In major clinical trials, tPA therapy has been shown to reduce death and disability greatly in stroke victims over the long term, though the short-term risk of hemorrhage means physicians must carefully select the patients who receive tPA. Many organizations have prepared treatment guidelines for doctors to follow; they’re available at www.stroke-site.org/guidelines/guidelines.html.

The U-M study looked at the records of the 140 patients to see how they fared before and after tPA treatment by what Scott calls a “distributed stroke team.” Forty-four percent of the patients entered the ER with mild to moderately severe neurological impairment, as measured by the National Institutes of Health Stroke Scale, and another 32 percent had severe impairment.

The tPA did its job in most cases — 59 percent of the patients left the ER in better condition than they went in, and an additional 9 percent left the ER feeling like their normal selves.

This positive result is probably due to the fact that the ER teams treated the patients with proper speed, giving tPA within an hour and a half of the patient’s arrival at the ER, on average. Most patients were treated within the recommended three-hour window from stroke onset; 22 patients were treated despite having gone past the three-hour mark, though the median number of minutes over the deadline was 12. Some patients asked for tPA despite being over the time limit.

Even if they don’t have a stroke team at their hospital, ER physicians don’t have to go it alone when making the decision about whether a patient is a candidate for tPA, Scott says. “In 65 percent of the patients in our study, the ER physician consulted with a neurologist before giving tPA, and half of those consultations took place over the phone,” he explains. “Making the call about stroke diagnosis and tPA treatment can be tough, but with the proper support an ER physician can do it with confidence.”

But even if ERs are ready to help patients receive tPA when they’re appropriate candidates for it, they can’t deliver the treatment if the patients don’t get to the ER in time. That delay in onset-to-ER time was a big factor in the study findings. On average, it took an hour from the time the stroke occurred until the victim reached the ER.

In many cases, Scott says, that was due to a patient’s own decision to delay seeking treatment or failure to recognize what was happening to them. Recent surveys show that many people don’t know the symptoms of stroke, or what to do if they or someone nearby experiences them.

“Pre-hospital delays are still our biggest problem. This shows us how far we still have to go in educating the public that any sudden change in speech, sensation or strength might mean they’re having a stroke, and that they must call 911 and get to the emergency room as quickly as possible,” he says. “And, once they’re there, they should ask the doctor to give them clotbusters, if clotbusters are right for them.”

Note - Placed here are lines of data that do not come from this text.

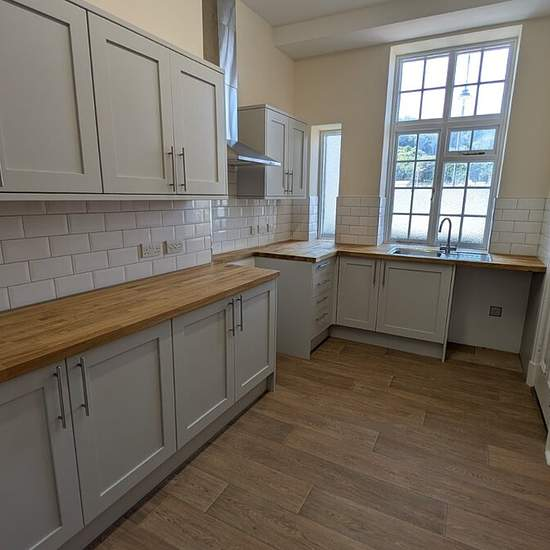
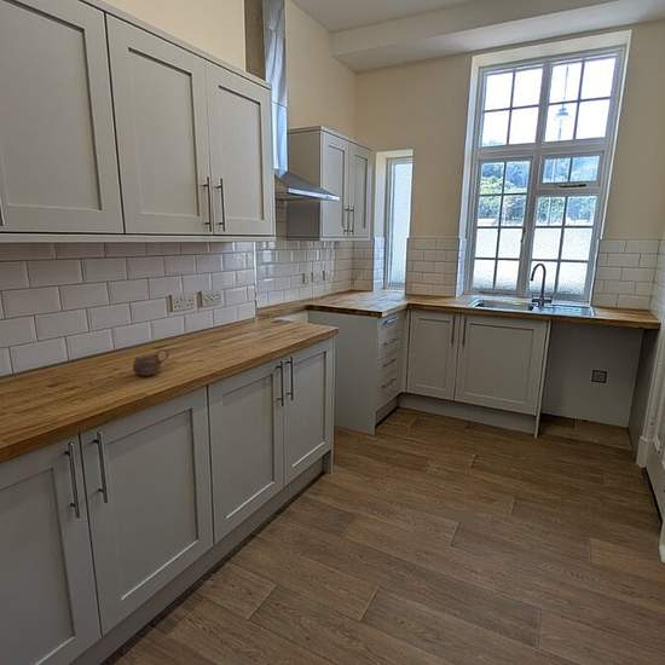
+ cup [132,348,170,377]
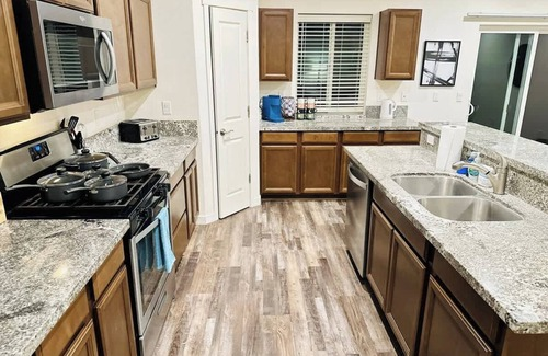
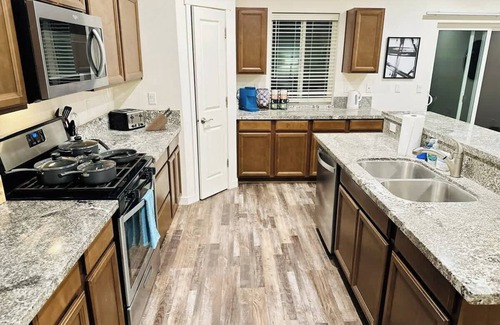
+ knife block [145,107,173,132]
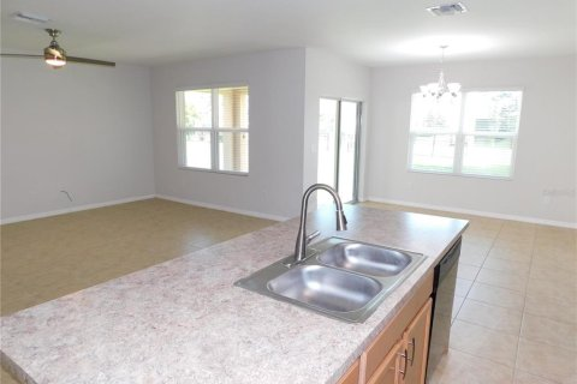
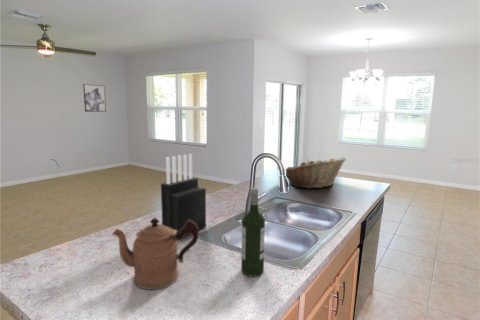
+ wall art [82,83,107,113]
+ fruit basket [284,156,347,189]
+ knife block [160,153,207,241]
+ wine bottle [240,187,266,277]
+ coffeepot [111,217,200,290]
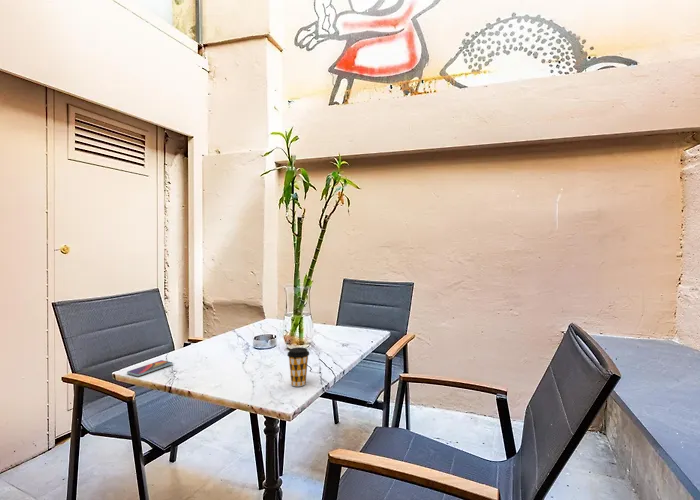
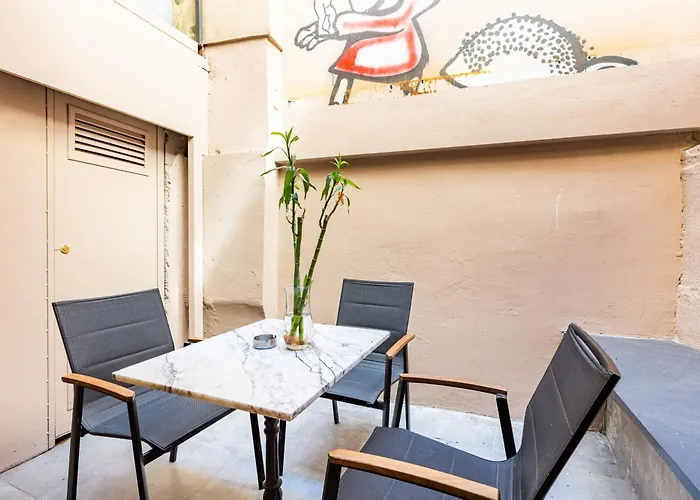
- coffee cup [286,346,310,387]
- smartphone [126,359,173,377]
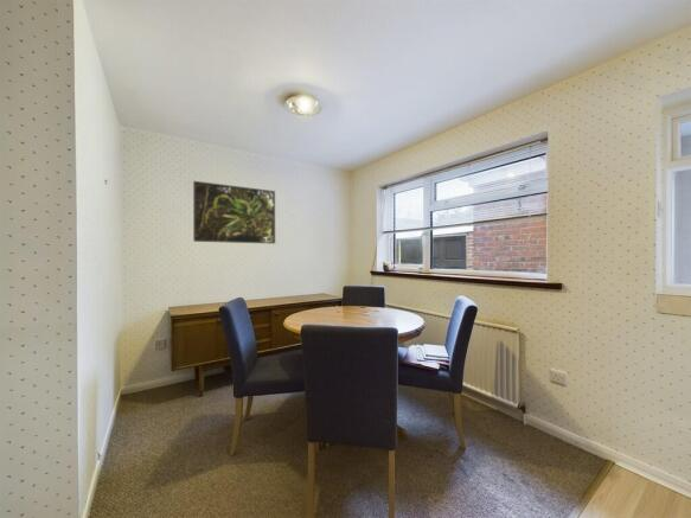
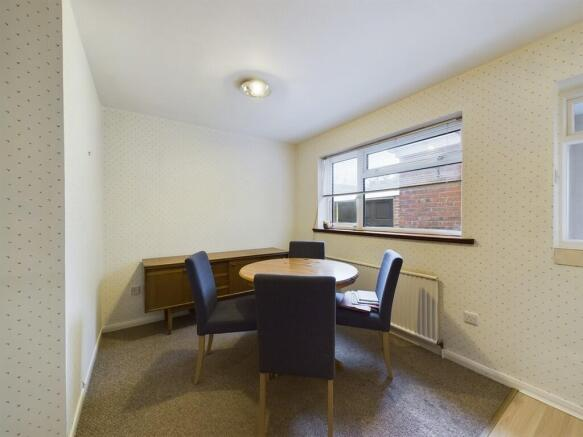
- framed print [192,180,276,245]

Scott estimates that the vast majority of stroke victims, especially in Michigan, who could receive tPA never do. But if more hospitals established stroke treatment protocols for their ER teams, he says, the odds for patients could improve.

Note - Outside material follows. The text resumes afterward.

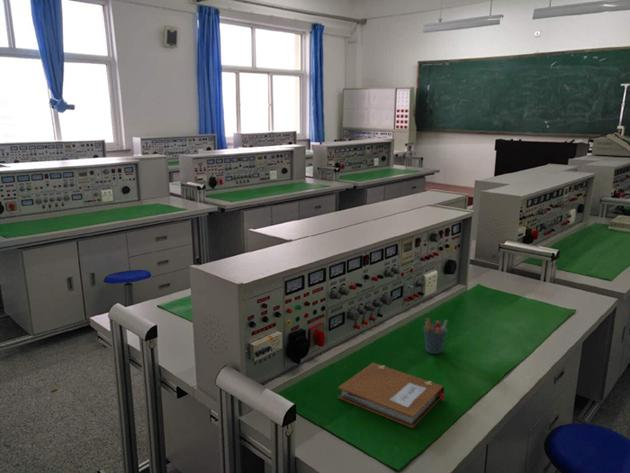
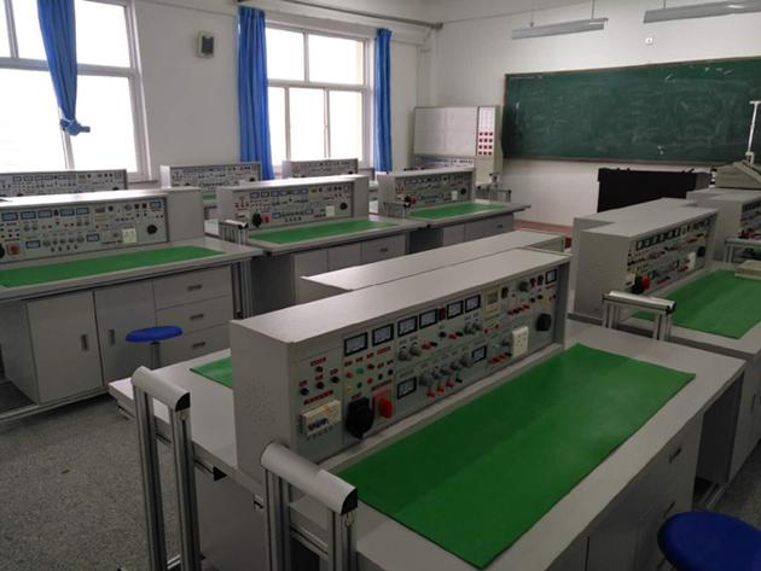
- notebook [337,361,446,429]
- pen holder [423,318,449,355]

Besides Scott, the study’s authors include research associates Lisa A. Davis, RN, MSN, CCRC and Shirley Frederiksen, M.S., RN, CCRC; and Rodney Smith, M.D., an adjunct clinical assistant professor of emergency medicine.

In addition to this study, UMHS stroke researchers are exploring stroke prevention, epidemiology, experimental treatments such as neuroprotective agents and hypothermia, and the basic science of what leads to and happens during a stroke.

Signs of stroke:
• Weakness, numbness or tingling in any part of the body, especially half of the body
• Difficulty producing speech, getting speech out, or understanding what others say
• Disruption of vision, loss of vision in one eye or sudden double vision
• Sudden onset of dizziness, usually accompanied by other symptoms
• Sudden, unexpected headache

Risk factors for stroke:
• Family history of stroke
• Diabetes
• Personal history of high blood pressure
• High cholesterol
• Cigarette smoking
• Heart rhythm irregularities, especially atrial fibrillation.